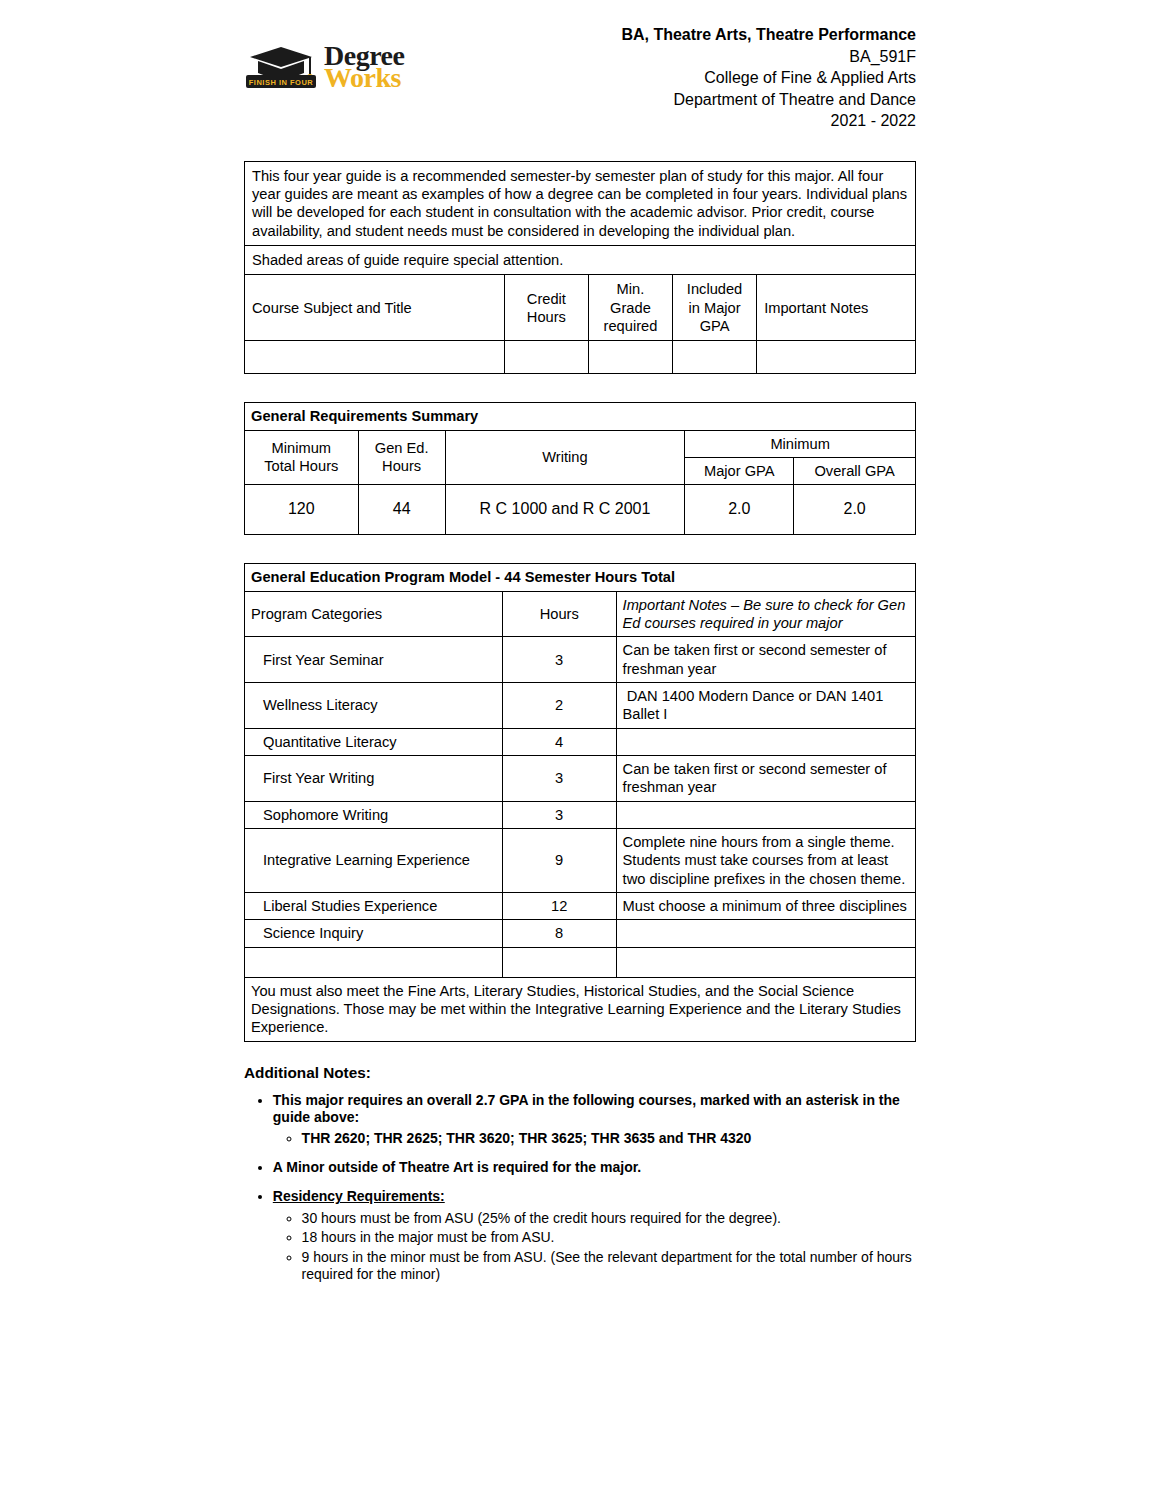FINISH IN FOUR
Degree
Works
BA, Theatre Arts, Theatre Performance
BA_591F
College of Fine & Applied Arts
Department of Theatre and Dance
2021 - 2022
| This four year guide is a recommended semester-by semester plan of study for this major. All four year guides are meant as examples of how a degree can be completed in four years. Individual plans will be developed for each student in consultation with the academic advisor. Prior credit, course availability, and student needs must be considered in developing the individual plan. |
| Shaded areas of guide require special attention. |
| Course Subject and Title | Credit Hours | Min. Grade required | Included in Major GPA | Important Notes |
| General Requirements Summary |
| Minimum Total Hours | Gen Ed. Hours | Writing | Minimum |
| Major GPA | Overall GPA |
| 120 | 44 | R C 1000 and R C 2001 | 2.0 | 2.0 |
| General Education Program Model - 44 Semester Hours Total |
| Program Categories | Hours | Important Notes – Be sure to check for Gen Ed courses required in your major |
| First Year Seminar | 3 | Can be taken first or second semester of freshman year |
| Wellness Literacy | 2 | DAN 1400 Modern Dance or DAN 1401 Ballet I |
| Quantitative Literacy | 4 | |
| First Year Writing | 3 | Can be taken first or second semester of freshman year |
| Sophomore Writing | 3 | |
| Integrative Learning Experience | 9 | Complete nine hours from a single theme. Students must take courses from at least two discipline prefixes in the chosen theme. |
| Liberal Studies Experience | 12 | Must choose a minimum of three disciplines |
| Science Inquiry | 8 | |
| You must also meet the Fine Arts, Literary Studies, Historical Studies, and the Social Science Designations. Those may be met within the Integrative Learning Experience and the Literary Studies Experience. |
Additional Notes:
This major requires an overall 2.7 GPA in the following courses, marked with an asterisk in the guide above:
THR 2620; THR 2625; THR 3620; THR 3625; THR 3635 and THR 4320
A Minor outside of Theatre Art is required for the major.
Residency Requirements:
30 hours must be from ASU (25% of the credit hours required for the degree).
18 hours in the major must be from ASU.
9 hours in the minor must be from ASU. (See the relevant department for the total number of hours required for the minor)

= = = =

■ ASSIGNMENT ■
Pick every line containing the word "Theatre" out of the material, and copy those lines.

■ YOUR RESPONSE ■
BA, Theatre Arts, Theatre Performance
Department of Theatre and Dance
A Minor outside of Theatre Art is required for the major.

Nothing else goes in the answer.